Türk muhabire şiddet ekranda
Abone olSuriye resmi medyası rehin kameraman Ünal’ın görüntülerini yayınladı.
Terörist gibi lanse edilen Ünal’ın gözlerinin altındaki
morluklar ile ezberletilen cümleleri söylemeye zorlanması dikkat
çekti.
Halep’te kaybolan Türk kameraman Cüneyt Ünal’ın görüntüsü, Suriye’nin resmi televizyon kanalı El-Ahbariye’de yayımlandı. Irak’ın El Hurra kanalı adına çalışan Ünal’ın ne zaman çekildiği bilinmeyen görüntülerinde yüzünde darp izleri olduğu ve ezberletilmiş metni kameraya okuduğu görülüyor. Gözlerinin altındaki morluklar dikkat çeken ve hayli bitkin görünen Ünal’ın tedirginliği görüntülere de yansıyor. Zorla metin okutturulduğu ve bazı ezberletilen cümleleri söylemeye zorlandığı anlaşılan görüntüde Ünal, terörist olarak lanse ediyor. Türkçe konuşması Arapça altyazıyla yayımlanan Ünal’a görüntülerde ülkeye süreci anlattırılıyor: ‘’Adım Cüneyt Ünal, İstanbul’dan Hatay’a uçakla geldim. Hatay’dan Kilis’e arabayla geldim. Kilis’ten Azez köyüne silahlı grupla geçtim. Yanımdaki grupların hepsinin elinde silah vardı. Silahlı grupların içinde Çeçenli, Libyalı, Katarlı, Suudi Arabistanlı gruplar vardı.’’ Sık sık ‘silahlı gruplar’ ifadesi kullanması ve isyancıların arasında yabancı savaşçıları gördüğünü iki kere tekrar etmesi dikkat çeken Ünal’ın röportajı, “Meydan caddesinde Suriyeli askerlerle silahlı çatışma yaşandı ve beni tutup buraya getirdiler silahlı grubun yanından” ifadeleri ile bitiyor. Suriye kanalı, Ünal’ın elinde roketatar tutarken çekilmiş fotoğrafını da yayınladı. Fotoğrafın altında ‘Ünal’ın Suriye’ye girişi yasal değil’ ifadesi yer aldı. Ünal, Filistinli gazeteci Beşşar Fehmi ile kaçırılmıştı.

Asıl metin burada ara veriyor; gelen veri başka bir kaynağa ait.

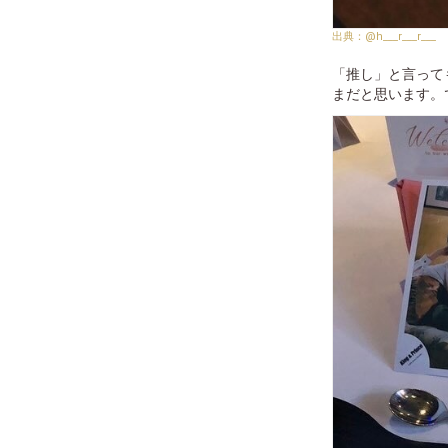
@h___r___r___
「推し」と言って
まだと思います。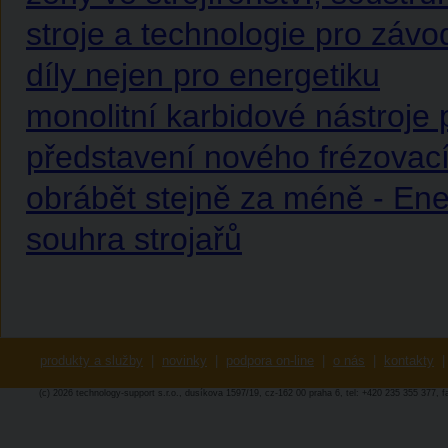
stroje a technologie pro záv
díly nejen pro energetiku
monolitní karbidové nástroje 
představení nového frézovac
obrábět stejně za méně - Ener
souhra strojařů
produkty a služby
|
novinky
|
podpora on-line
|
o nás
|
kontakty
|
(c) 2026 technology-support s.r.o., dusíkova 1597/19, cz-162 00 praha 6, tel: +420 235 355 377,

BASIN ÖRGÜTLERİ :DERHAL BIRAKILMALI
Ünal’a şiddet basın örgütlerince de kınandı.Uluslararası Basın Enstitüsü (IPI) Ünal’ın derhal serbest bırakılması için çağrı yaptı. IPI Direktör Yardımcısı Anthony Mills “Gazetecilerin çatışmada meşru hedef değil sivil olduğunu öngören Cenevre deklarasyonu ve diğer uluslararası insan hakları anlaşmalarına itibar edilmemesi bizi derinden endişelendiriyor” dedi. Türkiye Haber Kameramanları Derneği açıklamasında ‘ Kamuoyu adına görev yapan Ünal’ın mesleğini yapmasının engellenmesini, itirafçı gibi gösterilmesini, savaşın tarafı ve aktörü olarak görülmesini şiddetle kınıyoruz’ dendi.
DAVUTOĞLU ÜNAL'IN SAĞLIĞINDAN ESAD
SORUMLUDUR!
Dışişleri Bakanı Ahmet Davutoğlu, Ünal’ın sağlığından Esad’ın sorumlu olduğu mesajını verdi: “Görüntülerde fark edeceğiniz gibi, dikte edilmiş bir açıklama yapılıyor. Daha önce de iki gazeteci kardeşimiz kaçırıldığında da, istihbarat elemanları olduğu iddia edildi. Dünyanın değişik yerlerinde hep gazetecilik yapmış bir kameramanın bir anda silahlı militana dönüşme ihtimali var mı? Şam’ın sıkıntısı da burada. Kameramanı terörist ilan eder, muhalefeti terörist ilan eder. Rejimin zulmüne ses çıkaran herkes ya teröristtir ya İsrail ajanıdır ya da başka birşeydir. Bu görüntülerden sonra arkadaşımızın sağlığından birinci derecede Suriye sorumludur, sağ salim dönmesi konusunda sorumluluğu vardır. Bunun için de Türkiye her türlü çabayı göstermeye kararlıdır.”
EŞİM SAĞ SALİM DÖNECEK BİLİYORUM
Ünal’ın eşi Nuran Ünal, eşinin görüntülerine dair “Bunlar hep ezberletilmiş şeyler. O fotoğrafın da fotomontaj olduğunu biliyorum. Cüneyt sadece işini yapıyor. Bunların hepsi onların propagandası” dedi. Ünal, haberi duyduğunda hissettiklerini “İlk gün aldığım haberler çok iyi değildi. Direkt ölüm haberini aldım. Başsağlığı ile gelenler oldu” diye anlatırken, “Bu görüntülerden sonra sağ salim geleceğine inanıyorum’’ dedi. Ünal şunları söyledi: “Artık hiç olmazsa yaşadığını biliyorum. Biraz daha iyiyim. Röportajın baskı altında yapıldığını ilk izlediğimde anladım. Konuşma tarzı bir kere o değil. Birkaç çete isminden bahsediyor. Ama tam telaffuz edemiyor çünkü bilmiyor. Gözlerinde de morluklar var. Bu şiddete maruz kaldığını gösterir. Bu da, baskı altında konuştuğunu gösterir. O sadece işini yapan bir haberci. Ekmek parası dışında hiçbir amaçla Suriye’ye gitmedi.” Eşinin başına gelebilecek kötü bir sondan Suriye’nin sorumlu olacağını söyleyen Ünal, “Tek temennim Allah onu bize, kızıma bağışlasın’’ derken “Yapılması gerekenlerin yapıldığına eminim. Yapılmaya da devam edecek. Dönüşü için her türlü kanalın denendiğini biliyorum” dedi.